Spin Cycle: On Tim Wu and Kevin Kelly
Wu has some supporting counsel, particularly the economists Schumpeter and Friedrich von Hayek. Like both, Wu links innovation to free markets; and like Hayek, who could see a slippery slope coming before most of us could even find our feet, he suspects any nonmarket organization to be regressive. Move one inch toward some kind of vertical integration or centralized control, Wu seems to think, and true to Hayek's predictions we will slide down the greasy ramp to serfdom. Wu turns intermittently to a hostile witness whose testimony recalls the notion of "Godwin's Law." On the Internet, this "law" is used as shorthand for arguments that invoke Hitler as a trump card. Wu offers the Goebbels variation, putting Hitler's propaganda minister on the stand several times to drop the unsubtle hint that if you give government a slice of the communications spectrum, soon enough martial music and fanatical speeches will dominate the airwaves.
Like any prosecuting attorney, Wu tells a story that sets aside complexity. Many of his villains, for example, started out as valiant entrepreneurs before becoming monopolists. The pattern makes one wonder whether Wu's good guys are simply losers in a nasty competitive world rather than angels who would have remained committed to openness, win or lose. The recurring tendency toward monopoly could be less the result of corporate villainy and government corruption and more a fundamental characteristic of Schumpeterian capitalism—in which case, Wu's innovative capitalism may need government to enforce the rules and temper monopolistic tendencies, while rewarding innovators with quasi-monopolistic intellectual property. For all its inefficiencies and corruptions, government is a key player on both sides of the Cycle, a twist in the story that Wu is reluctant to acknowledge. Remarkably, his celebration of market-driven innovation sidesteps the well-known fact that government subsidy and academic research, not capitalist innovation, produced the Internet. It was, moreover, a European-funded public research laboratory (CERN) that created the World Wide Web; a federally funded laboratory (NCSA) that produced the first viable web browser, Mosaic; and a public university (Berkeley) that "opened" UNIX software code and fought AT&T in court when the latter tried to keep it "closed." These are bedrock technologies of the Internet, beside which Google and Apple are mere homesteading cabins, but they get little showing in Wu's account.
Wu's distrust of government institutions is just as apparent in his portrait of the BBC. This government-protected, quasi-monopolistic media organization has undoubtedly been tactically subservient to political masters, trigger-ready in its smugness and monopolistic in its attitudes. And it's easy to make fun of the patrician condescension of its first general manager, Lord Reith, as Wu does. But if we are looking for alternatives to "mass-produced culture," as Wu seems to be, the BBC deserves a more evenhanded account. Compare BBC programming with the remarkably unimaginative output of commercial radio, whether from the networks, Sirius or Clear Channel, or even from the low-power stations that inspire Wu, and the BBC appears remarkably open and innovative.
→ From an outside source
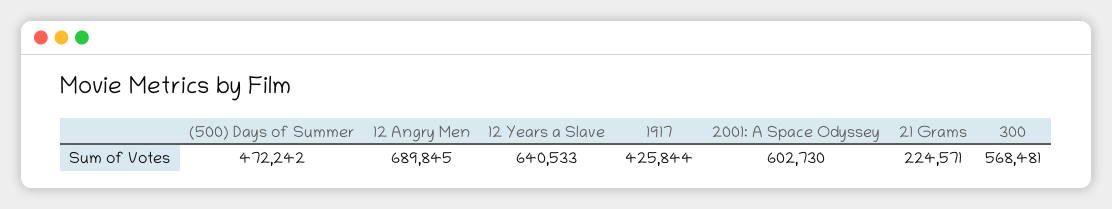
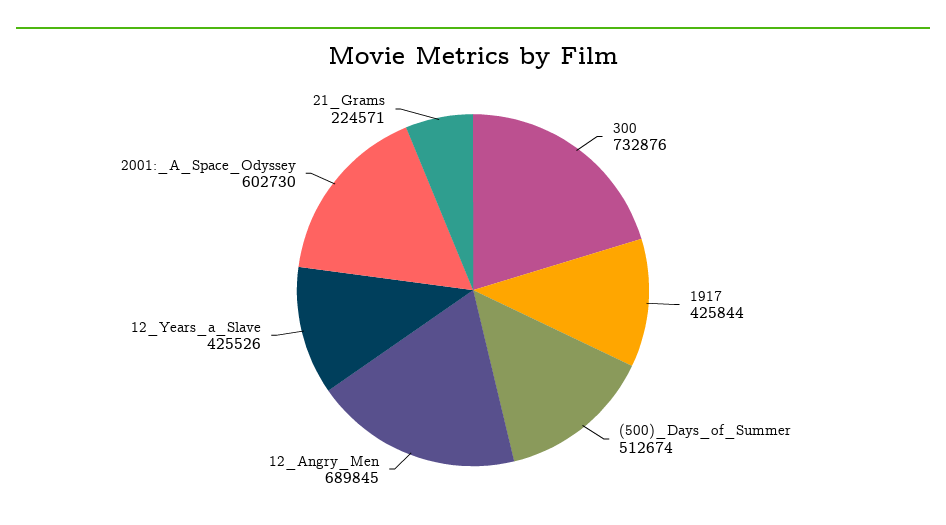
(500) Days of Summer: 472242 -> 512674
12 Years a Slave: 640533 -> 425526
300: 568481 -> 732876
While reading The Master Switch, I listened to the "Proms," an annual musical festival that Reith brought under the sponsorship of the BBC in 1927 and that now is streamed free by the BBC online. This year, some seventy-six live concerts featured music from John Adams to Richard Wagner played by orchestras from the Danish National to the Penguin Cafe. Some twenty contributions were from composers born after 1950; eleven of the pieces were world premieres. Media historian Harold Innis argued that Reith's BBC offered an important counterweight to the partisan interests of commercial media. For all its many faults, it still does.
If public broadcasting is a little more complex than Wu's market-or-hierarchy argument, so too is Google. Wu portrays Google as a champion of an open communications system, one that encourages innovation online and eschews any form of monopolization. Google's ideals, he argues, remain "radical...utopian, even vaguely messianic." Yet it's noteworthy that Wu, who deplores the baneful effect of advertising on radio and television, manages to discuss Google without raising the company's dependence on advertising and the challenge that poses to "open" and unbiased search. As Google founders Sergey Brin and Larry Page once explained, "advertising funded search engines will be inherently biased towards the advertisers and away from the needs of the consumers." Brin and Page took this stance when, like so many of Wu's heroes, they were Davids taking shots at search engine Goliaths. Like the tales Sarnoff spun to historians, the image that Google's founders now convey of a firm benignly organizing the world's information and doing no evil belies Brin and Page's earlier observation and Google's near-monopoly on Internet searches.
Wu's faith in Google as a defender of an open Internet has suffered with the recent revelation that Google, Verizon and AT&T have been meeting secretly with the FCC to restrict, it is suggested, "net neutrality" and so carve up the space of future innovation. In a piece for Slate, a disenchanted Wu implored those at Google who still believe in its founding principles to "take back the firm." But the attempt to game net neutrality is likely to be part of company strategy rather than the sign of unprincipled leadership. If Wu expects innovation to be driven by market calculation, he can't expect Google to have a soul any more than we could expect AT&T to have a heart.